Show steps please! Thanks!
ln(xy) - cos^-1(x-1) = x
1/(xy) (y+xy') + 1/√(1-(x-1)^2) = 1
Now just solve for y'. You should get
y' = y(1 - 1/x - 1/√(2x-x^2))
when x=1,
ln(y) - pi/2 = 1
y = e^(1+pi/2)
at x=1, y' = -y
so, now you have a point and a slope.
y-e^(1+pi/2) = -e^(1+pi/2) (x-1)
and convert that to slope-intercept.
ln x y = lnx + ln y
ln x + ln y -cos^-1(x-1) = x
1/x + (1/y) dy/dx+(1/[1-(x-1)^2])^.5 = 1
1/x +(1/y)dy/dx+(1/(-x^2+2x)^.5) = 1
(1/y) dy/dx = 1 - 1/x - [1/(x(2-x))^.5
dy/dx = y { 1 - 1/x - [1/(x(2-x))^.5 }
when x = 1
ln x + ln y -cos^-1(x-1) = x
0 + ln y - pi/2 = 1
ln y = 1 + pi/2
e^ln y = y = e^(1+pi/2)
y = 13.08 approx
slope = dy/dx call y = 13
= 13{1 -1/1 - [1/1] = 11
y = 11 x + b
13 = 11 + b
b = 2
y = 11 x + 2
oops --- y' = -y, so the tangent line is
y-13 = -13(x-1)
y = -13x+26
as shown at
http://www.wolframalpha.com/input/?i=plot+y+%3D+e^%28x%2Barccos%28x-1%29%29%2Fx%2C+y%3D-13x%2B26
To find the derivative of the implicit function ln(xy) - cos^(-1)(x-1) = x with respect to x, we can use the chain rule and implicit differentiation.
a. Find dy/dx:
Step 1: Take the derivative of both sides of the equation with respect to x.

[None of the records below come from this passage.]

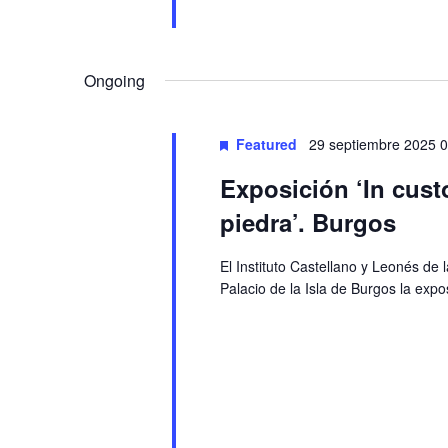
Ongoing
Featured
29 septiembre 2025 
Exposición ‘In custo
piedra’. Burgos
El Instituto Castellano y Leonés de 
Palacio de la Isla de Burgos la expos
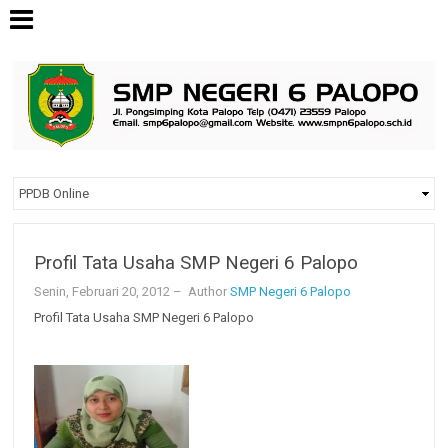
Profil Tata Usaha SMP Negeri 6 Palopo
Senin, Februari 20, 2012
– Author
SMP Negeri 6 Palopo
Profil Tata Usaha SMP Negeri 6 Palopo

d/dx[ln(xy) - cos^(-1)(x-1)] = d/dx[x]
Step 2: Apply the chain rule:
1/(xy) * (y + xy') - d/dx[cos^(-1)(x-1)] = 1
Step 3: Simplify and solve for dy/dx:
(y + xy')/(xy) = d/dx[cos^(-1)(x-1)]
Step 4: Solve for dy/dx:
(y + xy')/(xy) = -1/sqrt(1 - (x-1)^2)
Step 5: Multiply both sides by (xy):
y + xy' = -xy/sqrt(1 - (x-1)^2)
Step 6: Rearrange the equation to isolate dy/dx:
xy' = -xy/sqrt(1 - (x-1)^2) - y
Step 7: Divide both sides by x:
y' = -y/x - y/(x * sqrt(1 - (x-1)^2))
Therefore, dy/dx = -y/x - y/(x * sqrt(1 - (x-1)^2))

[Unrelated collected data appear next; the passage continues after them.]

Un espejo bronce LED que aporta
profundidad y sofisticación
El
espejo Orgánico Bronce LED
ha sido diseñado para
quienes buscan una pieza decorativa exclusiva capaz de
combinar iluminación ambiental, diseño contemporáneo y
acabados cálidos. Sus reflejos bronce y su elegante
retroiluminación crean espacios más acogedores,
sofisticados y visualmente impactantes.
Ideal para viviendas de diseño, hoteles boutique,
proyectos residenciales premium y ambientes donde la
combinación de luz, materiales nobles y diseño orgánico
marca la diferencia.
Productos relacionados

b. To find y when x = 1, substitute x = 1 into the implicit function and solve for y:
ln(1*y) - cos^(-1)(1-1) = 1
ln(y) - cos^(-1)(0) = 1
ln(y) = 1
Exponentiate both sides to eliminate the natural logarithm:
y = e^1
y = e
Therefore, when x = 1, y = e.
c. To find the equation of the tangent line in slope-intercept form when x = 1, we need to find the slope and the y-intercept.
Slope:
Evaluate dy/dx at x = 1:
dy/dx = -y/1 - y/(1 * sqrt(1 - (1-1)^2))
= -y - y/0 (since the denominator is zero, we need to evaluate the limit)
= -∞
The slope of the tangent line is -∞.
Y-intercept:
Substitute x = 1 and y = e into the point-slope form equation:
y - y1 = m(x - x1)
y - e = -∞(x - 1)
Simplifying this equation, the y-intercept form is:
y = -∞x + ∞e
Therefore, the equation of the tangent line when x = 1 is y = -∞x + ∞e.